- [Task set]:
[1] List every word or phrase that appears in quotation marks in the home-buying text, including its title.
[2] Answer these questions from the home-buying text:
(a) Where do the shoppers stop on weekend mornings before touring open houses?
(b) According to the "rule of thumb" response, how much of your paycheck should go toward a mortgage?
(c) What do most people begin to get the itch to do once they land a suitable job?
[3] Continue the home-buying text from its last sentence.

- [Text section]:
########

Challenge the "one-third" rule

Once we land ourselves a suitable job, most of us begin to get the itch to shop for homes – not just any home but, more specifically, we tell ourselves we’re looking for “the first home.” The starter kit to get us headed on the right path of adulthood, to set us up to just maybe buy the “dream home” later on.

So we start home shopping on the weekends. We get up, go to Starbucks – a skim latte for him, a half-caff for me – and then we hop into the car together and start touring these open houses like we know what we’re supposed to be looking for. (Granite countertops and oak cabinets? That’s good enough for me!)

And when we start finding homes we like – maybe even a home or two that we love – the next thing we all want to know is: how much can I spend? What’s the most I can comfortably afford for a mortgage?

And the “rule of thumb” response is: one third of your paycheck.

So that’s what many of us do.

########

- [Dataset extract]:
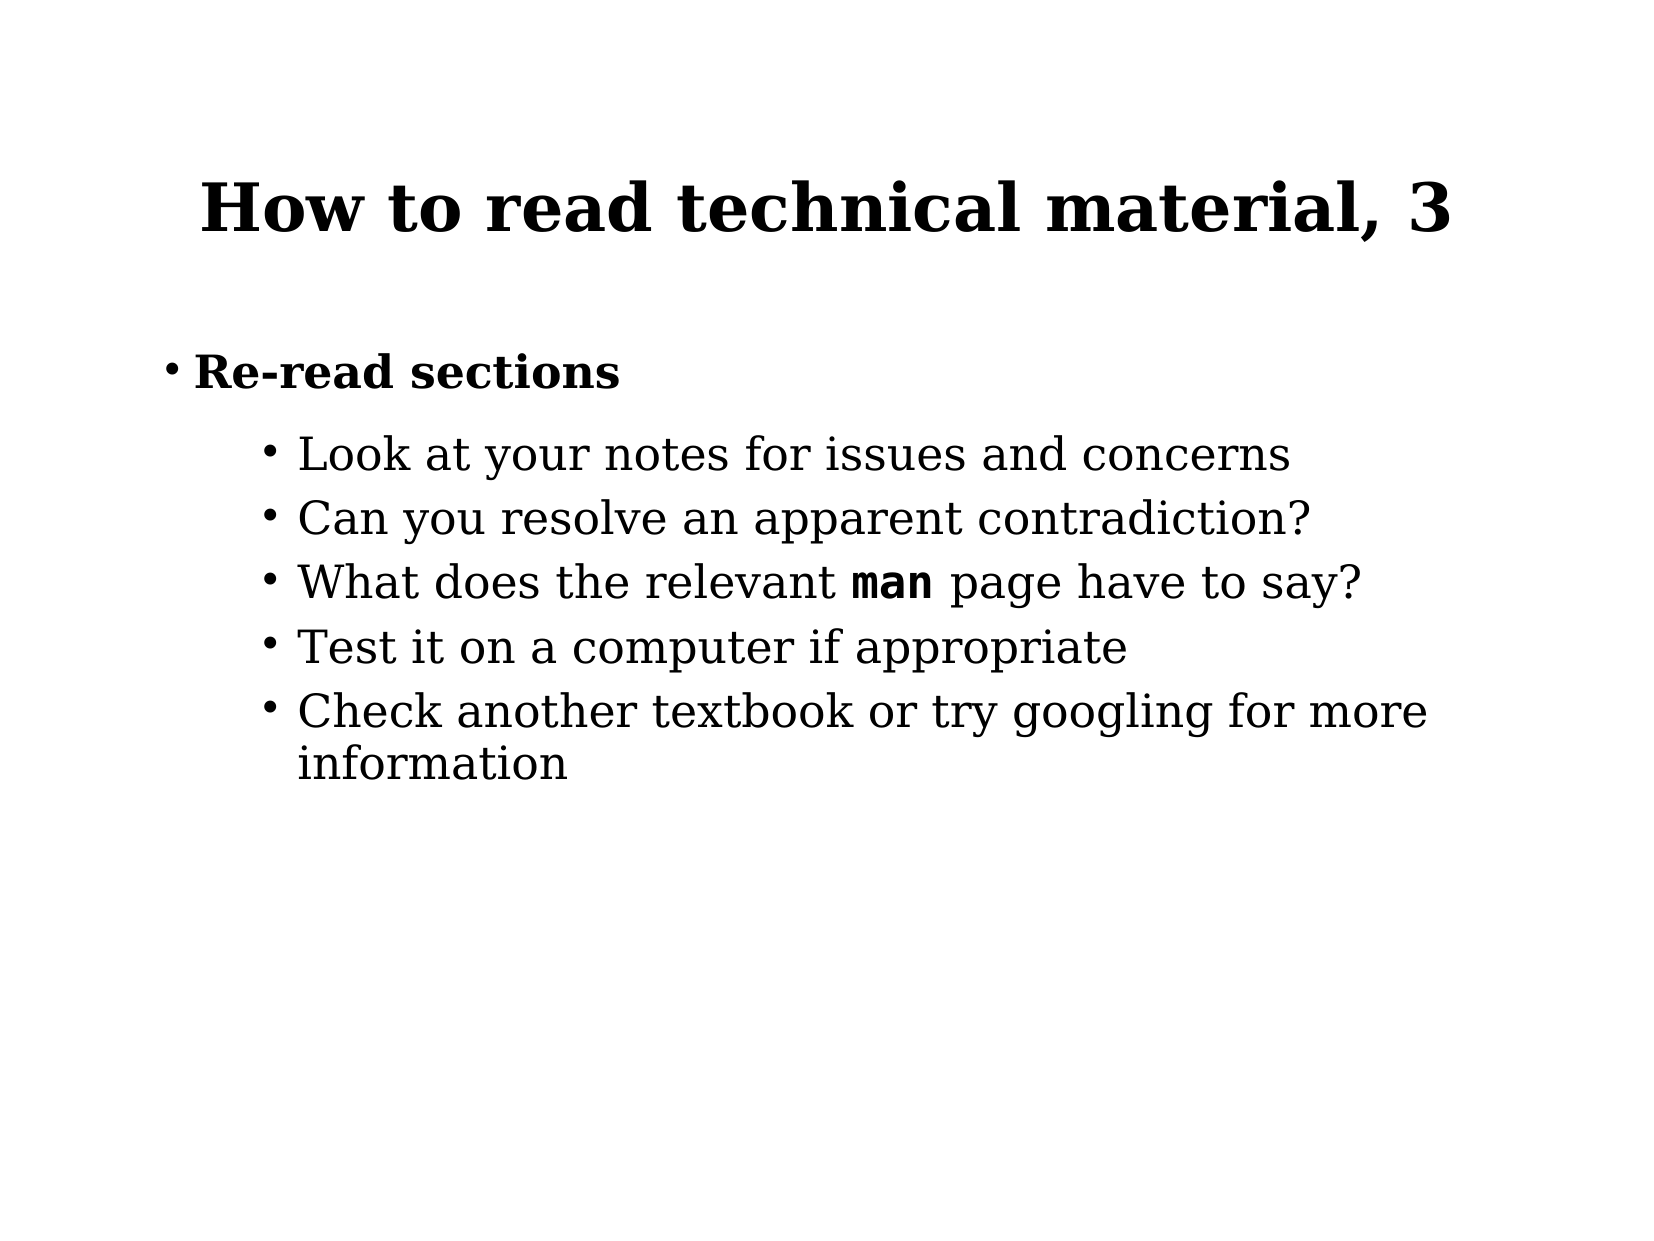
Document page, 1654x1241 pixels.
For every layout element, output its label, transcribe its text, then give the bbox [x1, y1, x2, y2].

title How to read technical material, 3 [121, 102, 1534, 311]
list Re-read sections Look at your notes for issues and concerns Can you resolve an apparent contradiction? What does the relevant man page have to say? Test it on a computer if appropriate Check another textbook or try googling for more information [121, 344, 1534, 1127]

########

- [Responses in order]:
[1]
"one-third"
"the first home"
"dream home"
"rule of thumb"

[2]
(a) Starbucks
(b) One third of your paycheck
(c) Shop for homes

[3]
And every month, we sign away a third of our earnings to live in the home we chose, and then we only have two-thirds left for food, transportation, debt repayment, new clothes, dry cleaning our clothes, entertainment, the newest issue of our favorite magazine, and savings. 

When did housing become so entitled?
The reality is: when we let it.
Neither physics nor calculus dictated that housing had to cost us a third of our earnings. We did.

When? At the beginning of the 20th Century, when brokers and architects were selling what they called “pattern homes” to the middle class: they would market a book of half a dozen designs for the consumer to choose from, peddling the virtues of home ownership – respectability, social status, and financial comfort. And when they were asked, by the customer, how much they should spend, they astutely responded: "one-third of your earnings."

It was, perhaps, the most they could get away with before putting homeowners into financial hardship. And why wouldn’t they? Over the course of 30 years, you’ll likely pay twice the price of a home in mortgage payments, half of which is actually for your home, and the other half of which goes straight to your bank.

What if, however, we budgeted one-fifth instead of one-third? 20% instead of 33%? And what if the extra 10% was allocated to that savings target we never seem to hit each month? And what if we spent our careers building our own wealth – rather than that of our banks and brokers?